Task directions: Scanning the listing below, tally every line where the string "http" shows up, then state the count alone.

Material for the task:

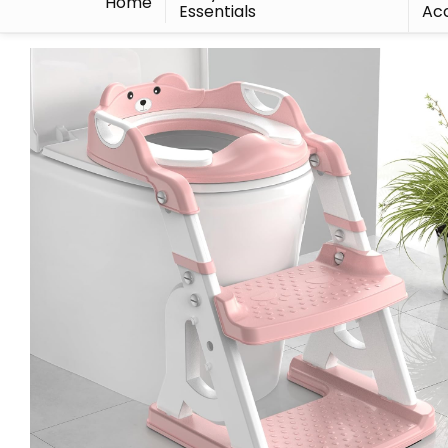
Home
Essentials
Acc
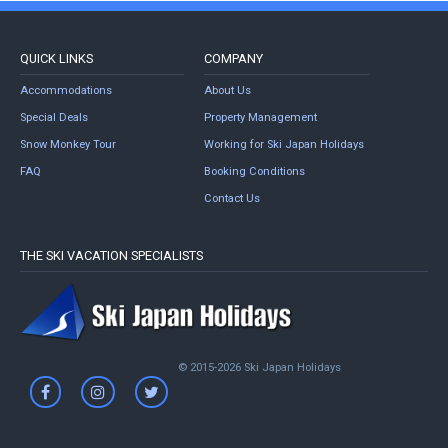
QUICK LINKS
COMPANY
Accommodations
About Us
Special Deals
Property Management
Snow Monkey Tour
Working for Ski Japan Holidays
FAQ
Booking Conditions
Contact Us
THE SKI VACATION SPECIALISTS
© 2015-2026 Ski Japan Holidays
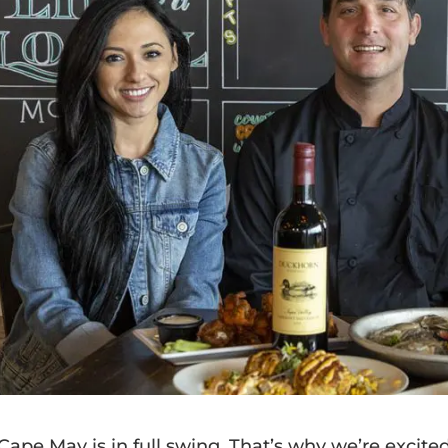
 Cape May is in full swing. That’s why we’re excit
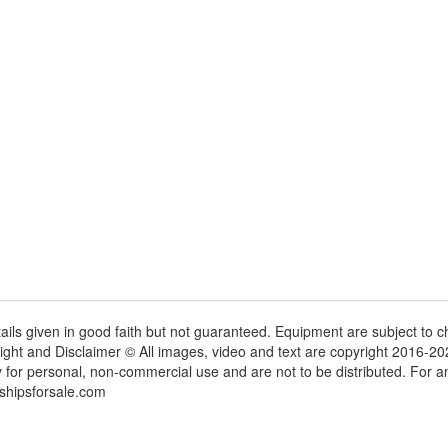
tails given in good faith but not guaranteed. Equipment are subject to
ight and Disclaimer © All images, video and text are copyright 2016-2
y for personal, non-commercial use and are not to be distributed. For 
shipsforsale.com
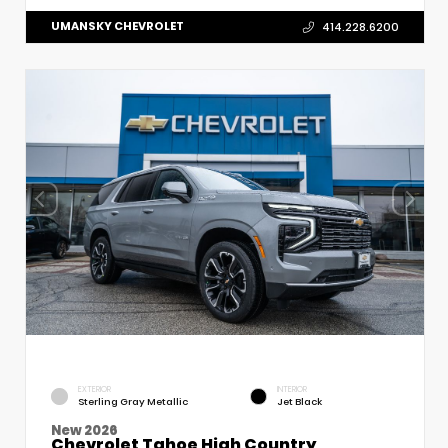
UMANSKY CHEVROLET
414.228.6200
EXTERIOR
INTERIOR
Sterling Gray Metallic
Jet Black
New 2026
Chevrolet Tahoe High Country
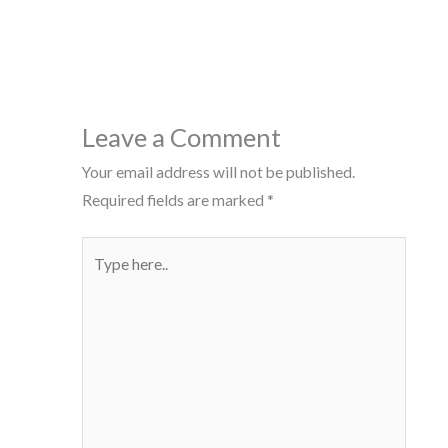
Leave a Comment
Your email address will not be published.
Required fields are marked
*
Type
here..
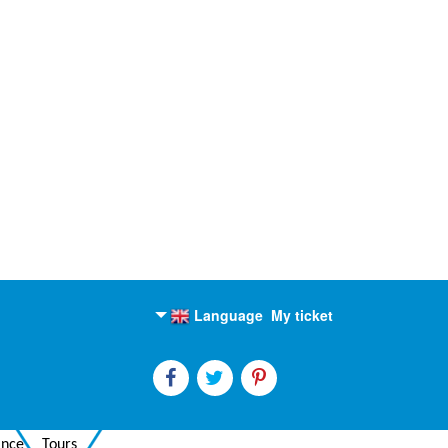
Language
My ticket
English
Russian
ance
Tours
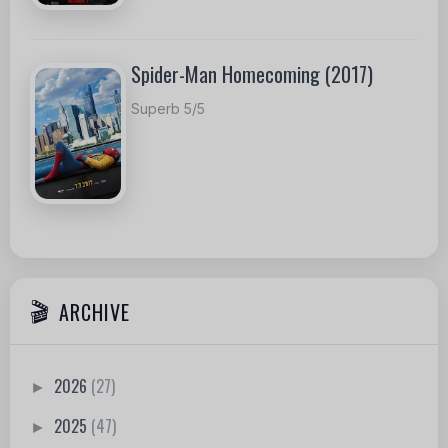
Spider-Man Homecoming (2017)
Superb 5/5
ARCHIVE
2026
(27)
►
2025
(47)
►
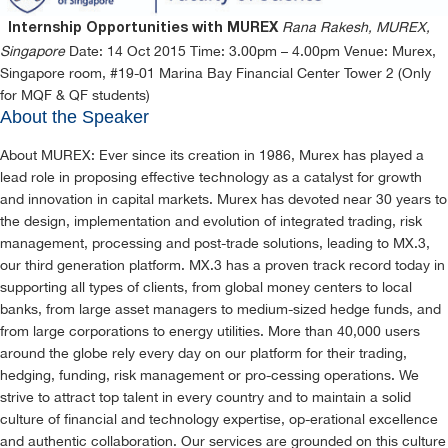
Rana Rakesh, MUREX,
Internship Opportunities with MUREX
Singapore
Date: 14 Oct 2015 Time: 3.00pm – 4.00pm Venue: Murex,
Singapore room, #19-01 Marina Bay Financial Center Tower 2 (Only
for MQF & QF students)
About the Speaker
About MUREX: Ever since its creation in 1986, Murex has played a
lead role in proposing effective technology as a catalyst for growth
and innovation in capital markets. Murex has devoted near 30 years to
the design, implementation and evolution of integrated trading, risk
management, processing and post-trade solutions, leading to MX.3,
our third generation platform. MX.3 has a proven track record today in
supporting all types of clients, from global money centers to local
banks, from large asset managers to medium-sized hedge funds, and
from large corporations to energy utilities. More than 40,000 users
around the globe rely every day on our platform for their trading,
hedging, funding, risk management or pro-cessing operations. We
strive to attract top talent in every country and to maintain a solid
culture of financial and technology expertise, op-erational excellence
and authentic collaboration. Our services are grounded on this culture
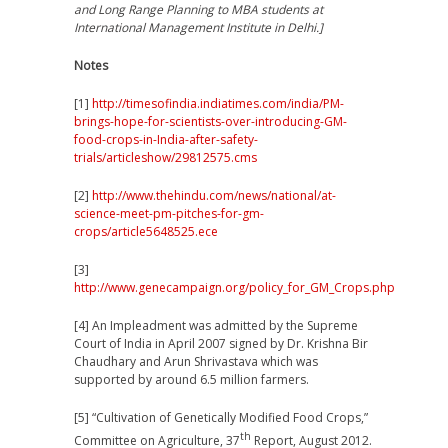
and Long Range Planning to MBA students at
International Management Institute in Delhi.]
Notes
[1]
http://timesofindia.indiatimes.com/india/PM-
brings-hope-for-scientists-over-introducing-GM-
food-crops-in-India-after-safety-
trials/articleshow/29812575.cms
[2]
http://www.thehindu.com/news/national/at-
science-meet-pm-pitches-for-gm-
crops/article5648525.ece
[3]
http://www.genecampaign.org/policy_for_GM_Crops.php
[4] An Impleadment was admitted by the Supreme
Court of India in April 2007 signed by Dr. Krishna Bir
Chaudhary and Arun Shrivastava which was
supported by around 6.5 million farmers.
[5]
“Cultivation of Genetically Modified Food Crops,”
th
Committee on Agriculture, 37
Report, August 2012.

Exercise solution: 3